The first guy just bombed, the only feedback for him would be to go back and study your CS101 and other introductory courses. He, at least, was eager and energetic and put forth a great effort.
The second guy, well, he's been around long enough to know better.
First, be confident about what you're doing, and if you're not, have an idea where the problems might be. He literally told me he didn't think his solution would find all the test cases. Ok, that's honest, but it tells me he really didn't understand the problem he told me he did, nor can he recognize the exhaustive search he just wrote (which did cover all cases).
He then said it'd run in polynomial time, which covers most everything. I asked him to refine that, b/c that covers everything from linear to N^100000 and beyond. He had no idea, letting me know he'd just guessed. His solution ran in exponential time, much worse than polynomial.
Third, write stuff down. It's fine to talk, I encourage people to talk, talking is good because it lets me know your thought process. But if the interviewer passes you a piece of paper and a pen and asks you to "write a solution" then you'd better do that. Hand-waving only gets you so far and I, as an interviewer, am going to ask specific questions to get through your hand-waving.
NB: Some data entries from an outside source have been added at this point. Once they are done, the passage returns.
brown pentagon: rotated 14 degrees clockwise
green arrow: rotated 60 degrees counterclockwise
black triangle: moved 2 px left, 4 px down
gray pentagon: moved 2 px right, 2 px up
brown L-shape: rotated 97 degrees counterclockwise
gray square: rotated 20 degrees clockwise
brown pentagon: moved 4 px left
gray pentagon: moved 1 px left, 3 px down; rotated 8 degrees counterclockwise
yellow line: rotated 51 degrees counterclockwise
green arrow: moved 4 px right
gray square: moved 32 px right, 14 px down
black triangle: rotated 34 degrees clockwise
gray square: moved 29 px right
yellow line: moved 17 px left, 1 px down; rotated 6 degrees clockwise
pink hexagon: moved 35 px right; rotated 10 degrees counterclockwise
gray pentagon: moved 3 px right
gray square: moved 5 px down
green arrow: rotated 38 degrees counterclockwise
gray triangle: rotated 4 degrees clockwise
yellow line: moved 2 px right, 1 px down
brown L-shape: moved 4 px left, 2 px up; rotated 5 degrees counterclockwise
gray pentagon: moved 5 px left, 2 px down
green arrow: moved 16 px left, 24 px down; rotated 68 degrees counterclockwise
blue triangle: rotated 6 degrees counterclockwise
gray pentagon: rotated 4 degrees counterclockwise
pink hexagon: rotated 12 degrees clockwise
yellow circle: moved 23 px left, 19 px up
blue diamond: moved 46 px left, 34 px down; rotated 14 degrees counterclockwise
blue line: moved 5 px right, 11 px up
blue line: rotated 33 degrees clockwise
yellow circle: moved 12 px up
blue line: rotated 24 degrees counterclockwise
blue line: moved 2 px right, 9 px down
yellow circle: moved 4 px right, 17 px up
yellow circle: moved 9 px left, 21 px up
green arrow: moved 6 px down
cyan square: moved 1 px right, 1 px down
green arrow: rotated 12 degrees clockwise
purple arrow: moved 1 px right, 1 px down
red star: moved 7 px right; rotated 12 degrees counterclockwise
Lastly, never simply give up on a problem. Try talking through it, brainstorm, do something. Staring at a problem for 8 minutes w/out saying anything is a sure way to lose the interview. Especially when the problem was literally taken out of an introductory CS course.
Lastly, at the beginning of the interviews I ask candidates how they think they rate on a scale of 1 to 10 (clueless to expert) for each of their programming languages. People seem to respond 7 or 8, regardless of their actual background. For C++, I find it very interesting that someone would answer that high of a number when they either don't use STL, or have only used STL. Now a scale is rather arbitrary (and the geeks who're reading this far are thinking, "well, is is the scale linear, logarithmic, what?"), but still. If you've never done template programming, nor can you explain *why* you'd want to do template programming, you're likely not an 7, surely not an 8. And if you stumble horribly on a virtual function question, you don't rate above a 6.
Ironically I think I'm a 7 or 8. At least I can answer all my questions.